I can do this for pretty much any show in my regular rotation because a show isn’t in my regular rotation if it doesn’t inspire something like that. In all of these cases, my “testimonials” aren’t describing the show as much as they are highlighting a curiosity gap. Don’t you wish you knew? Don’t you wish you had this? Don’t you wish you could go back to that feeling?
Often, this kind of description can sound arrogant or self-aggrandizing as marketing if you say it, but it can really sing as a testimonial. Maybe you can’t say it yourself, but if you can highlight it when someone else says it, this is when the real magic can happen. Your listeners are probably already saying things like this – it’s your job to listen and shine a light on these unsolicited testimonials whenever you can because they are literally doing a better job telling people why they should listen to your podcast than you ever could.
I am probably exposing something that WITSEC would rather I didn’t, but in a past life, I did a lot of work on the Smooth Jazz format around the world, something that my now 20-year-old accomplished musician son will probably someday need therapy for. What almost no one knows about Smooth Jazz, though, is that its very name – functionally perfect – came from a listener in Chicago during a focus group my late mentor Frank Cody did for WNUA (“new age”).

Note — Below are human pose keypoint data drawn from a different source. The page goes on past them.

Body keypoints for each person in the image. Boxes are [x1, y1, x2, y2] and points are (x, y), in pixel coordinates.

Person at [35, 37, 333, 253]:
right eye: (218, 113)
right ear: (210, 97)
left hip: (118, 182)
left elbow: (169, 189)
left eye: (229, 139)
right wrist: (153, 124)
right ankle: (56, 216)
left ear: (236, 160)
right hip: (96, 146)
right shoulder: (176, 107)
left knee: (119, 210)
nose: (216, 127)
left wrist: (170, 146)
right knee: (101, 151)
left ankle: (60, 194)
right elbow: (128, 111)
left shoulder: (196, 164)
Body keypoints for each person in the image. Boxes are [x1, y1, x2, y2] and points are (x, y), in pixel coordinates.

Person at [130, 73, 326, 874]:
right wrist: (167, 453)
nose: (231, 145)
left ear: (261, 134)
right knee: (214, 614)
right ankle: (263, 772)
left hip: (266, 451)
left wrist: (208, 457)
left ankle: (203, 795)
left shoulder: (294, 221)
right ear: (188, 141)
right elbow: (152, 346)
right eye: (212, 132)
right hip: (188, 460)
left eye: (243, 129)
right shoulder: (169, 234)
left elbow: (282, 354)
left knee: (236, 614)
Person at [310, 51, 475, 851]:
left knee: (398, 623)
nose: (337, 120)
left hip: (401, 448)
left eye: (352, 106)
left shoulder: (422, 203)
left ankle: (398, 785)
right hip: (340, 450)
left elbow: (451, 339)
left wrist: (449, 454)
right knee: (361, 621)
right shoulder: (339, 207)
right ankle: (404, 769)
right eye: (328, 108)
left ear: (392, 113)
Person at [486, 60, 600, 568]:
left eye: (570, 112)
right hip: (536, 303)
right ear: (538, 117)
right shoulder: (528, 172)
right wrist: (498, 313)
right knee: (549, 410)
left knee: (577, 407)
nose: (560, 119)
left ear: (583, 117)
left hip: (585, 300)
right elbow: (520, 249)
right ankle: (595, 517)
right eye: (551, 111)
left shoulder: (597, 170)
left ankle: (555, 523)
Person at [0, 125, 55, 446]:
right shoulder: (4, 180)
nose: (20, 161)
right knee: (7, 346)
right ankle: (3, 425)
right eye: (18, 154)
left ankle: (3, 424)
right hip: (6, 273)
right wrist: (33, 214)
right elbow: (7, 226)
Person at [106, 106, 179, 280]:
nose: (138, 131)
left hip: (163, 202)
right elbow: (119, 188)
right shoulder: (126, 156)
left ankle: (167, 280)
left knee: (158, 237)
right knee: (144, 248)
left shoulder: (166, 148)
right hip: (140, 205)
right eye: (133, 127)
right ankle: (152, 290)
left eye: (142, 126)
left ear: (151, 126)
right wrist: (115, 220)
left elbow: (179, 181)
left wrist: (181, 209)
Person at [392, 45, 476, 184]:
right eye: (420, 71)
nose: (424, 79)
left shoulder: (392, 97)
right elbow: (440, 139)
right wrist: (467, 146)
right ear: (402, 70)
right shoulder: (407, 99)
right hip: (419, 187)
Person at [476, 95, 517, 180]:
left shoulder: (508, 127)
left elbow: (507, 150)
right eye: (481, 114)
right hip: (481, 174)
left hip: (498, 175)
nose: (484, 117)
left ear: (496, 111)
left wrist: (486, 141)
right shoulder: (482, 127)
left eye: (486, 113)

Frank was interviewing a delightful Black woman in her late 40s about how WNUA made her feel, and she just said it – “it’s jazz, but it’s like, ‘smooth’ jazz.” The listeners are always right.
So, if you are a podcaster, keep your ears WIDE open for these moments, in conversations or social media or even in informal listener research, when a listener doesn’t just describe your show, but offers something specific and intriguing that helped them bridge a curiosity gap or made them feel a certain way. These elements are the true gold of your show, and better than any marketing copy you will ever come up with.
Now, don’t you want to listen to Boards of Canada?